# TASKS TO COMPLETE
1) Decide whether each statement agrees with the passage on meson decay constants, answering yes or no and quoting the deciding words: (a) the values obtained with power-law wave functions are slightly higher than those with Gaussian ones; (b) the predicted values for the B*_c decay constant are smaller than those in Refs. [39, 41]; (c) the tensor meson calculation concentrates on power-law wave functions.
2) In the passage on meson decay constants, how much do the vector meson decay constants increase when the vector meson parameter is taken about 5% larger than the pseudoscalar one?
3) Write out everything from "Finally, we remark" down to "and \(\rho \)." in the passage on meson decay constants.

-- Start of SOURCE DOCUMENT --

In Table 1, we summarize our results with both Gaussian and power-law meson wave functions for the vector meson decay constants. In the table, we also show the other related theoretical values in the literature [37–46]. From the table, we find that our numerical values with the power-law wave functions are slightly higher than those with the Gaussian ones. In addition, we can see that our results for \(f_{D^{(*)}_{(s)},B^{(*)}_{(s)}}\) are consistent with those from the Lattice QCD [38] and QCD sum rules (QCDSR) in Refs. [40, 42] but larger than the ones in Ref. [43].

We note that \(f_{B_{(s)}^*}/f_{B}<1\) in Ref. [43]. For \(f_{B^*_c}\), our predicted values are all larger than those in Refs. [39, 41]. By comparing with Ref. [37], we see that our predictions for \(f_{D^{*}}\), \(f_{D^{*}_{s}}\), and \(f_{B^{*}}\) are consistent each other within errors, but those for \(f_{B^{*}_{s}}\) and \(f_{B^{*}_{c}}\) are not. The main reasons for the differences are that the author in Ref. [37] used a different set of input parameters such as quark masses and decay constants of the pseudoscalar mesons.

Finally, we remark that if we take the sharp parameters \(\omega _V\) of the vector mesons to be different from \(\omega _P\) of the pseudoscalar ones, e.g. \(\omega _V\sim (1+5~\%) \omega _P\), the corresponding vector meson decay constants will increase about \(5~\%\) for the same set of input parameters. It is clear that our assumption of \(\omega _V\sim \omega _P\) is a consequence of the heavy quark limit, in which \(f_P=f_V\) is expected [47–49], so that it may only be applied to the heavy mesons as it obvious breaks down for the light mesons, such as the case of \(\pi \) and \(\rho \).

3.2 Tensor meson decay constants

Similar to the vector meson cases, if we take the parameters of \(\omega _T\) to be the same as the corresponding ones for the pseudoscalar mesons, we may calculate the decay constants of the tensor mesons \(D_{2}^{*}\), \(D_{s2}^{*}\), \(B^{*}_{2}\), and \(B^{*}_{s2}\). In this part of the study, we shall concentrate on the Gaussian-type of the meson wave functions in Eq. (7a). Note that the relation in Eq. (7c) has been demonstrated only with the Gaussian wave functions [50]. Explicitly, we obtain

$$\begin{aligned} f_{D_{2}^{*}}= & {} \,143.6^{+24.9}_{-21.8}\,\mathrm{MeV},\quad f_{D_{s2}^{*}}=\,209.5^{+29.1}_{-24.2}\,\mathrm{MeV},\nonumber \\ f_{B^{*}_{2}}= & {} \,80.9^{+33.8}_{-27.7}\,\mathrm{MeV},\quad f_{B^{*}_{s2}}=\,109.7^{+15.7}_{-15.0}\,\mathrm{MeV}, \end{aligned}$$

(24)

-- End of SOURCE DOCUMENT --
-- Start of MATERIAL --

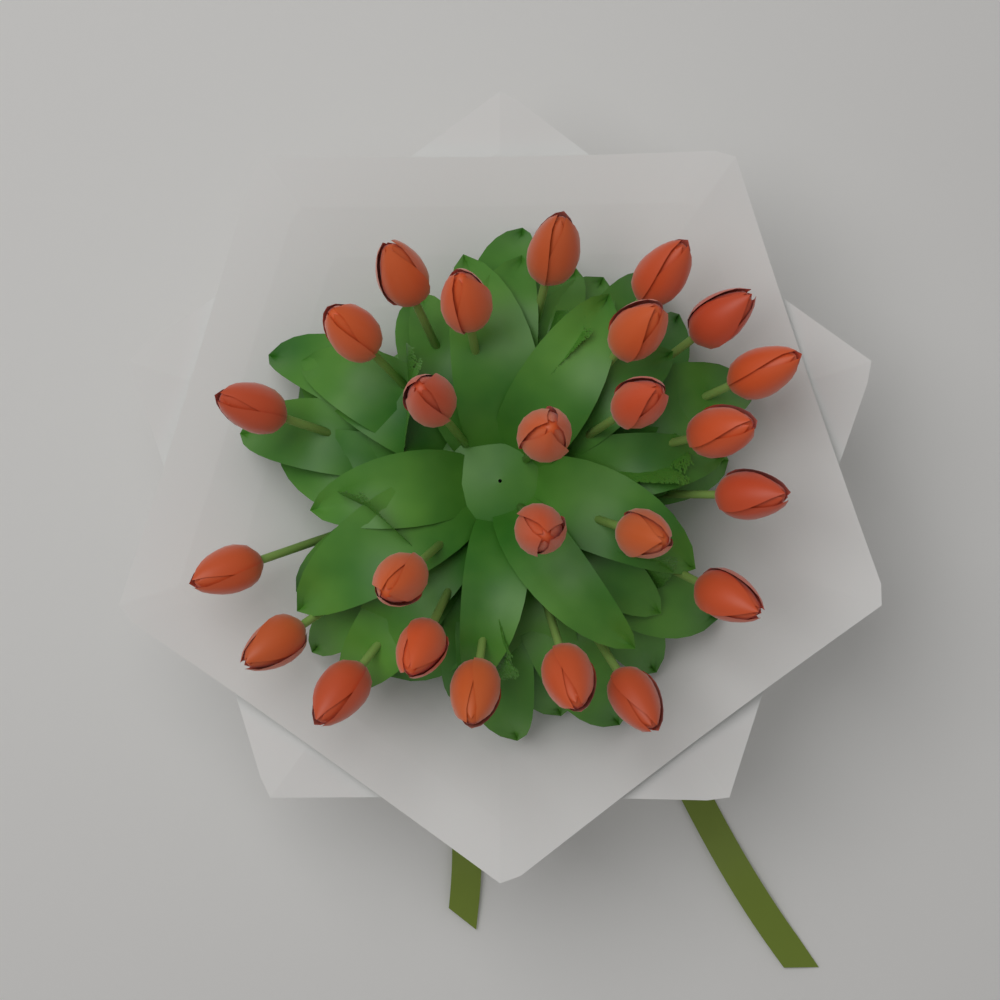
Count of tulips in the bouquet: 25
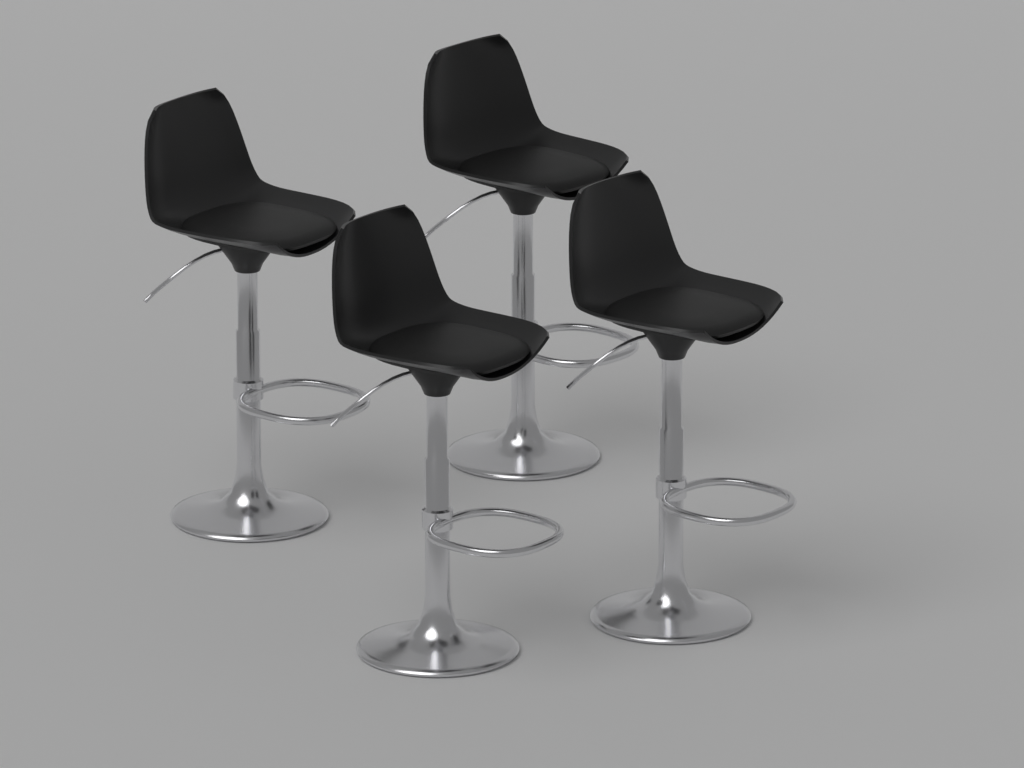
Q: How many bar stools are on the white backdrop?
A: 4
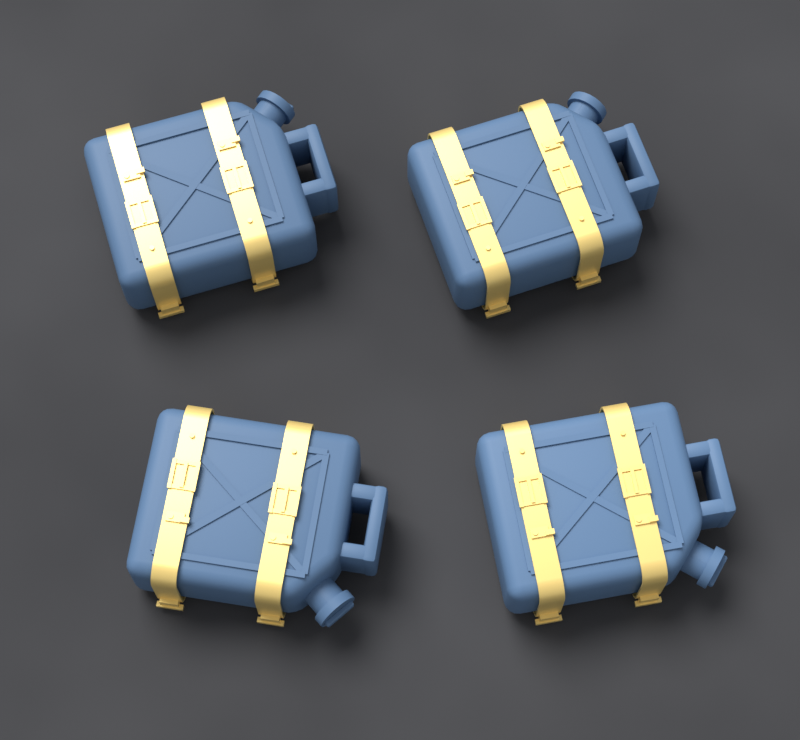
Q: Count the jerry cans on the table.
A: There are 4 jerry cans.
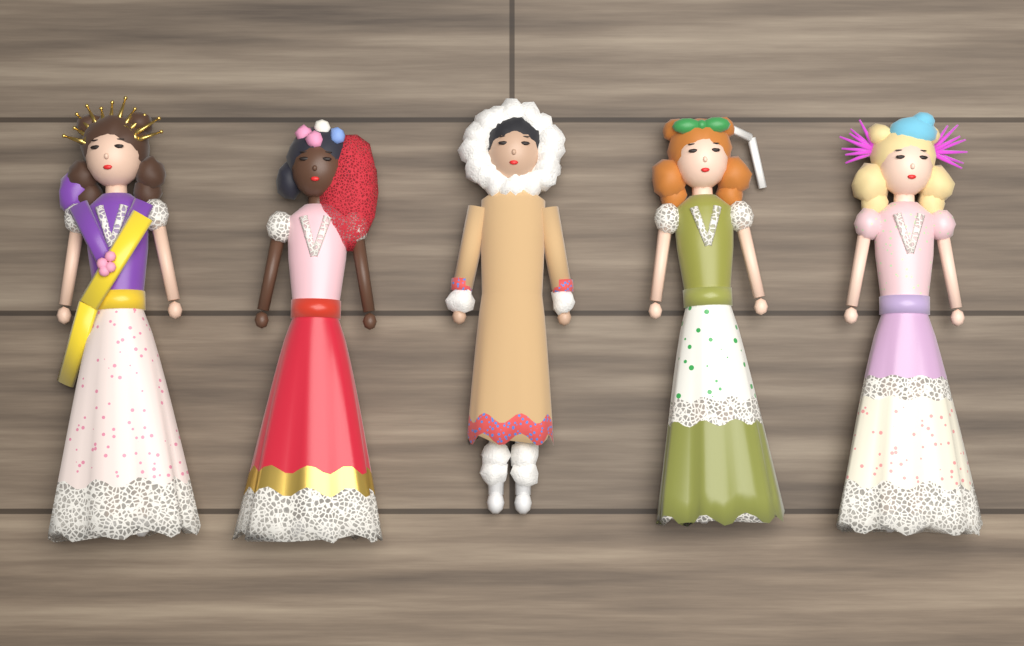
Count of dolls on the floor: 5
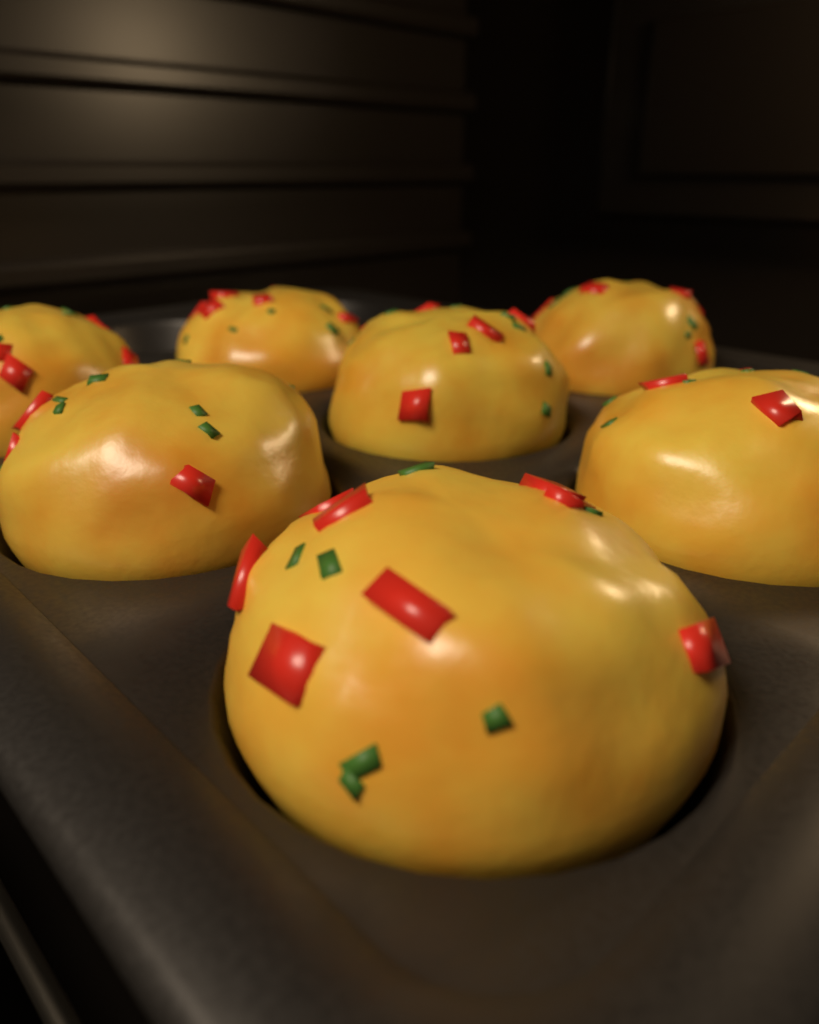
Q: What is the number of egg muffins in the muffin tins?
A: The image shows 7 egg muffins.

-- End of MATERIAL --

# EXERCISE RESULTS
1)
(a) Yes: "our numerical values with the power-law wave functions are slightly higher than those with the Gaussian ones"
(b) No: "our predicted values are all larger than those in Refs. [39, 41]"
(c) No: "we shall concentrate on the Gaussian-type of the meson wave functions in Eq. (7a)"

2) About 5%, for the same set of input parameters.

3)
Finally, we remark that if we take the sharp parameters \(\omega _V\) of the vector mesons to be different from \(\omega _P\) of the pseudoscalar ones, e.g. \(\omega _V\sim (1+5~\%) \omega _P\), the corresponding vector meson decay constants will increase about \(5~\%\) for the same set of input parameters. It is clear that our assumption of \(\omega _V\sim \omega _P\) is a consequence of the heavy quark limit, in which \(f_P=f_V\) is expected [47–49], so that it may only be applied to the heavy mesons as it obvious breaks down for the light mesons, such as the case of \(\pi \) and \(\rho \).